1981 Bangalore Circus Fire
- Date: 7 February 1981
- Location: Venus Circus, Bangalore, Karnataka, India;
- Cause: Overheated electric cables leading to ignition of tent canvas
- Deaths: 92
- Injuries: 300

= Bangalore circus fire =

Fire in a circus in Bangalore, India

A fire occurred on 7 February 1981 at the Venus Circus in Bangalore, Karnataka, India, where more than 92 people died, the majority of them being children.

==Incident==
The day of the fire was the last day of the circus, with school children being the bulk of the audience as the gates had been left open by circus management and many were accompanied by teachers or parents. Eyewitnesses later stated that shortly after the trapeze artist landed cries of "Benki, benki!" ("Fire, fire!") were heard throughout the tent.

The fire swept the main circus tent, which crashed down in flames onto a crowd of about 4,000 people, setting off a stampede towards the exits. The cause of the fire was speculated to be a discarded cigarette or an electric short circuit. The blaze erupted at the back gate as a three-hour matinee
had ended and the spectators were moving towards the exits. Apart from the spectators inside, another huge crowd was waiting outside the tent for the next show.
The flames quickly spread through the canvas top and wooden bleachers, whipped by strong winds. It took only 15 minutes for the fire to consume the tent, long before the first fire engines arrived. Parents, passers-by, and auto rickshaw drivers also attempted to pull children and others out of the tent, with some becoming victims themselves after being overwhelmed by the fire.

The 4,000-seater spectator gallery was also destroyed during the fire.
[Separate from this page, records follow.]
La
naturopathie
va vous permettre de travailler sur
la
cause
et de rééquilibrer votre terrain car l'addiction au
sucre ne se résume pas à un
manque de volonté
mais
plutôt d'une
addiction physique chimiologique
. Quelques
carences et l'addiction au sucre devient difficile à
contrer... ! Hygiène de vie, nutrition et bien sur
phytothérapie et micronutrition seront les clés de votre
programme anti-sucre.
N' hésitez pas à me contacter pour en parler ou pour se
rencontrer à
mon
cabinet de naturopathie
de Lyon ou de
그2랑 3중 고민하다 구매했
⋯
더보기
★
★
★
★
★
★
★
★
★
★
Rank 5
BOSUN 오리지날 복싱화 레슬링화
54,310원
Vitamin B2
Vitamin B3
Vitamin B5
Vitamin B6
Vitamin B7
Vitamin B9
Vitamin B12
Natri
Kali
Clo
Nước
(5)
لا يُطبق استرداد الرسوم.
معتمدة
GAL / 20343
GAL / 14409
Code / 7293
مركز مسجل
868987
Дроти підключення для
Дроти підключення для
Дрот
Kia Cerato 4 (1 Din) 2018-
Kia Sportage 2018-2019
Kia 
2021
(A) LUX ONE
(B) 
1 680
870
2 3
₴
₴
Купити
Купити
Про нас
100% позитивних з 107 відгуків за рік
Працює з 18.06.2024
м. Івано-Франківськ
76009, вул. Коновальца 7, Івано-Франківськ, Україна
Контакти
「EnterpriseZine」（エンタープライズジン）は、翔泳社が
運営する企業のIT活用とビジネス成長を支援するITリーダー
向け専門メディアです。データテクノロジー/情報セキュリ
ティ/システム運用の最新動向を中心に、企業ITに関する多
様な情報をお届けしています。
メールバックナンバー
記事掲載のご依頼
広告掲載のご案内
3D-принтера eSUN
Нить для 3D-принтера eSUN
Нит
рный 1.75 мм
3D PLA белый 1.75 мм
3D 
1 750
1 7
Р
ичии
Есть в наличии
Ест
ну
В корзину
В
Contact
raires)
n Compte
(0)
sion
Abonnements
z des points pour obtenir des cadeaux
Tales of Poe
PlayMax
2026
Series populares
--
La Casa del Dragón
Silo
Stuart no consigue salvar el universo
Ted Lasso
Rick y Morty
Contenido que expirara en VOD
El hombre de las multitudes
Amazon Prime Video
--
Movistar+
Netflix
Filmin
Help could not be sought immediately as the telephone lines were dead. Many of the female performers ran into the fire to save the children.
Animals were not hurt as they were not inside the ring at the time, and employees pulled caged tigers and lions away from the blaze. Elephants and horses broke their tethers and escaped to safety.

== Victims ==
The fire disaster claimed 92 lives and 300 others were injured. 56 of those killed, and many of those hurt, were school children. More children were killed in the stampede than by the fire. 21 adults who died were mothers and teachers who had brought the children to the special Saturday matinee for children. Several of the burn victims were charred beyond recognition. A total of 119 patients were treated in the Burns centre at Victoria Hospital. 14 patients with more than 80 percent burns died within 48 hours of the disaster. 32 patients were operated by skin grafting or flap procedures.

== Investigation ==
An inquiry commission was formed, with the then high court Judge Justice NR Kudoor in the head position. It later found that high-tension electric cables that had been strung overhead of the circus tent were the cause of the fire.